**Available data:**
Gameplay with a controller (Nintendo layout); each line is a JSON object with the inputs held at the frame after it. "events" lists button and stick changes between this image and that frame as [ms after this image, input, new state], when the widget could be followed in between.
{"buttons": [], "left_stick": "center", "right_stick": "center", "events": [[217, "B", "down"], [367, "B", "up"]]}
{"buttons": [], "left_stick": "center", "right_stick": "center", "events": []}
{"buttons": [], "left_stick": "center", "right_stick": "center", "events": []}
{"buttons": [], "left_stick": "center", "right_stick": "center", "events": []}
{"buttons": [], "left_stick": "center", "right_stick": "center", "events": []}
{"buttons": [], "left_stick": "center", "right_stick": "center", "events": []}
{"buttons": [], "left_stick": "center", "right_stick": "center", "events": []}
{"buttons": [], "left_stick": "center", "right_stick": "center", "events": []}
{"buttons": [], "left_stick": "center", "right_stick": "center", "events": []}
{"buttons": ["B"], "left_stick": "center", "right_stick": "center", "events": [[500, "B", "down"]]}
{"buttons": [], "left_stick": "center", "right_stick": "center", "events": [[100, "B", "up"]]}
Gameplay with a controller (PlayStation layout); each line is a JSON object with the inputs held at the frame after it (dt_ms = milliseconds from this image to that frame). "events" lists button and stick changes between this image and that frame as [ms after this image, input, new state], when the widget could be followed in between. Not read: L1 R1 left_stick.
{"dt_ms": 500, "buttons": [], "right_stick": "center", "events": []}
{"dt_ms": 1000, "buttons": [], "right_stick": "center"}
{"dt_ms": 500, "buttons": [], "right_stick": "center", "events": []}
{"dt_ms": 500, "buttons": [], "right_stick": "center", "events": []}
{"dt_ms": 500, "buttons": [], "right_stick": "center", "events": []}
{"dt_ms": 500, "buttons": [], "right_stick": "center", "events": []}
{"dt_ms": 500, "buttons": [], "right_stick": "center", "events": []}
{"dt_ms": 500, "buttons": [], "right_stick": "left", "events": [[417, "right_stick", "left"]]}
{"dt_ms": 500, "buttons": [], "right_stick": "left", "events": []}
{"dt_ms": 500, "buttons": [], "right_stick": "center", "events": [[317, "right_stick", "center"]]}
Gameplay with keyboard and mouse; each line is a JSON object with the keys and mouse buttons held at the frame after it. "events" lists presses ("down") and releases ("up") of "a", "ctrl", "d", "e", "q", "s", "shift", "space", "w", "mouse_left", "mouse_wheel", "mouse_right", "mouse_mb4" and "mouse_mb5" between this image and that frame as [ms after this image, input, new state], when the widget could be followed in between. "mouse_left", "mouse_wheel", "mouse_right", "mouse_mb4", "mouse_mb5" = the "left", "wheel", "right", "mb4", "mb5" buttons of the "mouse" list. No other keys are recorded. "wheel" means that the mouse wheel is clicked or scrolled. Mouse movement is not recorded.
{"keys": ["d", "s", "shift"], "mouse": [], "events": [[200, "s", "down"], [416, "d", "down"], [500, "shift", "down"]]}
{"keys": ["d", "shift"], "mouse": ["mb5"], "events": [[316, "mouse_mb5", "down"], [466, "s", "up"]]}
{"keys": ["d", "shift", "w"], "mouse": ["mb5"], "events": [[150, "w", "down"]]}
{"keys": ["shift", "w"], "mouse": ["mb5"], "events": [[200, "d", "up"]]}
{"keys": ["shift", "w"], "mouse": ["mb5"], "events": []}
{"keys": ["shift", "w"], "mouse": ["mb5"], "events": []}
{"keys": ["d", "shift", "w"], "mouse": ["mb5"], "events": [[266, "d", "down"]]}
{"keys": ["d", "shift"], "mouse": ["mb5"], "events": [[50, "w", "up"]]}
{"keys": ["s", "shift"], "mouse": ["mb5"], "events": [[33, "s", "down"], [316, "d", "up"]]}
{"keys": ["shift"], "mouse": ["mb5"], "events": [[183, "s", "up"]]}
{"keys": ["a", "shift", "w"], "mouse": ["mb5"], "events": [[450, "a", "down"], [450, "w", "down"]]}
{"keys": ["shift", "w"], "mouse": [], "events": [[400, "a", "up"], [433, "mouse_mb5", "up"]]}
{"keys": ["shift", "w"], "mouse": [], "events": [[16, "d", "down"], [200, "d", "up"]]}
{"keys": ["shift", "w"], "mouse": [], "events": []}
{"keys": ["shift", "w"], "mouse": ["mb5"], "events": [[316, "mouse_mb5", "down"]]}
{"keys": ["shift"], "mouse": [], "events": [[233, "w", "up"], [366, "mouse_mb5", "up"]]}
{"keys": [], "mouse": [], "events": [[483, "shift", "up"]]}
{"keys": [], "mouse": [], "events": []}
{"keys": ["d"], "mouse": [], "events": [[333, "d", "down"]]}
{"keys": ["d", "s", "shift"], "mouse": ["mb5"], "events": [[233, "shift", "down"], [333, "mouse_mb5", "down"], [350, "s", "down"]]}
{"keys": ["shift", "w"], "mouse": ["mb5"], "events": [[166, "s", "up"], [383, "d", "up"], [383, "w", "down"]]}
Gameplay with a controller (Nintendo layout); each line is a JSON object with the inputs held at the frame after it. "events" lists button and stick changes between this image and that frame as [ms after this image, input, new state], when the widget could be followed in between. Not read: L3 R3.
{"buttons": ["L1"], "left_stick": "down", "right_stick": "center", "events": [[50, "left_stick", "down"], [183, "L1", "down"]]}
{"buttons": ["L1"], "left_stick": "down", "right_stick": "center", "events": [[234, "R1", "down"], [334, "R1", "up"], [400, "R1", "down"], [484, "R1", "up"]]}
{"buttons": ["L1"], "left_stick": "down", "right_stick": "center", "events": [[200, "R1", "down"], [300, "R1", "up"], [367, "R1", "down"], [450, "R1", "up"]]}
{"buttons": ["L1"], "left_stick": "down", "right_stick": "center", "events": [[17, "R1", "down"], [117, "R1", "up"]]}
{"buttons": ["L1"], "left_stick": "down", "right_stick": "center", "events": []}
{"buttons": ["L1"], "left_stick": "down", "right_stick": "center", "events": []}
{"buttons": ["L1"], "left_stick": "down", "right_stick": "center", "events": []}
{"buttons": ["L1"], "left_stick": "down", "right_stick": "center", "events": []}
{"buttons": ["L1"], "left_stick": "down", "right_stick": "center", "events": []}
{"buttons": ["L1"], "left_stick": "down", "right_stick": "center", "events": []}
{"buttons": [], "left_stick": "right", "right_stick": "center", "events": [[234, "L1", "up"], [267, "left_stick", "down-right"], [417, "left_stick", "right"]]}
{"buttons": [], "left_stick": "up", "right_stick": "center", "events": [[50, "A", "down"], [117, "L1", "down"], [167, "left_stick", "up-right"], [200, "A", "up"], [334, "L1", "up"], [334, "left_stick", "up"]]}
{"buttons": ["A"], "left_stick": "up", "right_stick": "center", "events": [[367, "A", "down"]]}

**Instructions for the task:** Transcribe the data above in its entirety, exactly.

**Task answer:**
Gameplay with a controller (Nintendo layout); each line is a JSON object with the inputs held at the frame after it. "events" lists button and stick changes between this image and that frame as [ms after this image, input, new state], when the widget could be followed in between.
{"buttons": [], "left_stick": "center", "right_stick": "center", "events": [[217, "B", "down"], [367, "B", "up"]]}
{"buttons": [], "left_stick": "center", "right_stick": "center", "events": []}
{"buttons": [], "left_stick": "center", "right_stick": "center", "events": []}
{"buttons": [], "left_stick": "center", "right_stick": "center", "events": []}
{"buttons": [], "left_stick": "center", "right_stick": "center", "events": []}
{"buttons": [], "left_stick": "center", "right_stick": "center", "events": []}
{"buttons": [], "left_stick": "center", "right_stick": "center", "events": []}
{"buttons": [], "left_stick": "center", "right_stick": "center", "events": []}
{"buttons": [], "left_stick": "center", "right_stick": "center", "events": []}
{"buttons": ["B"], "left_stick": "center", "right_stick": "center", "events": [[500, "B", "down"]]}
{"buttons": [], "left_stick": "center", "right_stick": "center", "events": [[100, "B", "up"]]}
Gameplay with a controller (PlayStation layout); each line is a JSON object with the inputs held at the frame after it (dt_ms = milliseconds from this image to that frame). "events" lists button and stick changes between this image and that frame as [ms after this image, input, new state], when the widget could be followed in between. Not read: L1 R1 left_stick.
{"dt_ms": 500, "buttons": [], "right_stick": "center", "events": []}
{"dt_ms": 1000, "buttons": [], "right_stick": "center"}
{"dt_ms": 500, "buttons": [], "right_stick": "center", "events": []}
{"dt_ms": 500, "buttons": [], "right_stick": "center", "events": []}
{"dt_ms": 500, "buttons": [], "right_stick": "center", "events": []}
{"dt_ms": 500, "buttons": [], "right_stick": "center", "events": []}
{"dt_ms": 500, "buttons": [], "right_stick": "center", "events": []}
{"dt_ms": 500, "buttons": [], "right_stick": "left", "events": [[417, "right_stick", "left"]]}
{"dt_ms": 500, "buttons": [], "right_stick": "left", "events": []}
{"dt_ms": 500, "buttons": [], "right_stick": "center", "events": [[317, "right_stick", "center"]]}
Gameplay with keyboard and mouse; each line is a JSON object with the keys and mouse buttons held at the frame after it. "events" lists presses ("down") and releases ("up") of "a", "ctrl", "d", "e", "q", "s", "shift", "space", "w", "mouse_left", "mouse_wheel", "mouse_right", "mouse_mb4" and "mouse_mb5" between this image and that frame as [ms after this image, input, new state], when the widget could be followed in between. "mouse_left", "mouse_wheel", "mouse_right", "mouse_mb4", "mouse_mb5" = the "left", "wheel", "right", "mb4", "mb5" buttons of the "mouse" list. No other keys are recorded. "wheel" means that the mouse wheel is clicked or scrolled. Mouse movement is not recorded.
{"keys": ["d", "s", "shift"], "mouse": [], "events": [[200, "s", "down"], [416, "d", "down"], [500, "shift", "down"]]}
{"keys": ["d", "shift"], "mouse": ["mb5"], "events": [[316, "mouse_mb5", "down"], [466, "s", "up"]]}
{"keys": ["d", "shift", "w"], "mouse": ["mb5"], "events": [[150, "w", "down"]]}
{"keys": ["shift", "w"], "mouse": ["mb5"], "events": [[200, "d", "up"]]}
{"keys": ["shift", "w"], "mouse": ["mb5"], "events": []}
{"keys": ["shift", "w"], "mouse": ["mb5"], "events": []}
{"keys": ["d", "shift", "w"], "mouse": ["mb5"], "events": [[266, "d", "down"]]}
{"keys": ["d", "shift"], "mouse": ["mb5"], "events": [[50, "w", "up"]]}
{"keys": ["s", "shift"], "mouse": ["mb5"], "events": [[33, "s", "down"], [316, "d", "up"]]}
{"keys": ["shift"], "mouse": ["mb5"], "events": [[183, "s", "up"]]}
{"keys": ["a", "shift", "w"], "mouse": ["mb5"], "events": [[450, "a", "down"], [450, "w", "down"]]}
{"keys": ["shift", "w"], "mouse": [], "events": [[400, "a", "up"], [433, "mouse_mb5", "up"]]}
{"keys": ["shift", "w"], "mouse": [], "events": [[16, "d", "down"], [200, "d", "up"]]}
{"keys": ["shift", "w"], "mouse": [], "events": []}
{"keys": ["shift", "w"], "mouse": ["mb5"], "events": [[316, "mouse_mb5", "down"]]}
{"keys": ["shift"], "mouse": [], "events": [[233, "w", "up"], [366, "mouse_mb5", "up"]]}
{"keys": [], "mouse": [], "events": [[483, "shift", "up"]]}
{"keys": [], "mouse": [], "events": []}
{"keys": ["d"], "mouse": [], "events": [[333, "d", "down"]]}
{"keys": ["d", "s", "shift"], "mouse": ["mb5"], "events": [[233, "shift", "down"], [333, "mouse_mb5", "down"], [350, "s", "down"]]}
{"keys": ["shift", "w"], "mouse": ["mb5"], "events": [[166, "s", "up"], [383, "d", "up"], [383, "w", "down"]]}
Gameplay with a controller (Nintendo layout); each line is a JSON object with the inputs held at the frame after it. "events" lists button and stick changes between this image and that frame as [ms after this image, input, new state], when the widget could be followed in between. Not read: L3 R3.
{"buttons": ["L1"], "left_stick": "down", "right_stick": "center", "events": [[50, "left_stick", "down"], [183, "L1", "down"]]}
{"buttons": ["L1"], "left_stick": "down", "right_stick": "center", "events": [[234, "R1", "down"], [334, "R1", "up"], [400, "R1", "down"], [484, "R1", "up"]]}
{"buttons": ["L1"], "left_stick": "down", "right_stick": "center", "events": [[200, "R1", "down"], [300, "R1", "up"], [367, "R1", "down"], [450, "R1", "up"]]}
{"buttons": ["L1"], "left_stick": "down", "right_stick": "center", "events": [[17, "R1", "down"], [117, "R1", "up"]]}
{"buttons": ["L1"], "left_stick": "down", "right_stick": "center", "events": []}
{"buttons": ["L1"], "left_stick": "down", "right_stick": "center", "events": []}
{"buttons": ["L1"], "left_stick": "down", "right_stick": "center", "events": []}
{"buttons": ["L1"], "left_stick": "down", "right_stick": "center", "events": []}
{"buttons": ["L1"], "left_stick": "down", "right_stick": "center", "events": []}
{"buttons": ["L1"], "left_stick": "down", "right_stick": "center", "events": []}
{"buttons": [], "left_stick": "right", "right_stick": "center", "events": [[234, "L1", "up"], [267, "left_stick", "down-right"], [417, "left_stick", "right"]]}
{"buttons": [], "left_stick": "up", "right_stick": "center", "events": [[50, "A", "down"], [117, "L1", "down"], [167, "left_stick", "up-right"], [200, "A", "up"], [334, "L1", "up"], [334, "left_stick", "up"]]}
{"buttons": ["A"], "left_stick": "up", "right_stick": "center", "events": [[367, "A", "down"]]}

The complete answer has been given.